Try it:
Comb through the entries for "visualizzazione" and pull out each line that holds it.

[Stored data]

——

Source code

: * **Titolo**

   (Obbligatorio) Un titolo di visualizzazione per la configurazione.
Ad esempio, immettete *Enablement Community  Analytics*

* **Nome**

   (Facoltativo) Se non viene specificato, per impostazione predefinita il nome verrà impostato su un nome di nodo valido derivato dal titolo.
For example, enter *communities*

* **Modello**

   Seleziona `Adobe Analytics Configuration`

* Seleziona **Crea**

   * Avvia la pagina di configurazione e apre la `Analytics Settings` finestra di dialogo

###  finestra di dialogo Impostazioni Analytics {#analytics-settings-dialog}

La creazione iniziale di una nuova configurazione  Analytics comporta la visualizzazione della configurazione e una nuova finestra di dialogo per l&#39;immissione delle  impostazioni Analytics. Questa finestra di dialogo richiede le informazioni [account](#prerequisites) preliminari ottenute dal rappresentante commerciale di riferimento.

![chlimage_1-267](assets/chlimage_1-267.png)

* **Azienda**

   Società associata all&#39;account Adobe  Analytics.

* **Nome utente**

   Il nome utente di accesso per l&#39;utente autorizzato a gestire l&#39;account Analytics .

——

Solved exercise:
   (Obbligatorio) Un titolo di visualizzazione per la configurazione.
La creazione iniziale di una nuova configurazione  Analytics comporta la visualizzazione della configurazione e una nuova finestra di dialogo per l&#39;immissione delle  impostazioni Analytics. Questa finestra di dialogo richiede le informazioni [account](#prerequisites) preliminari ottenute dal rappresentante commerciale di riferimento.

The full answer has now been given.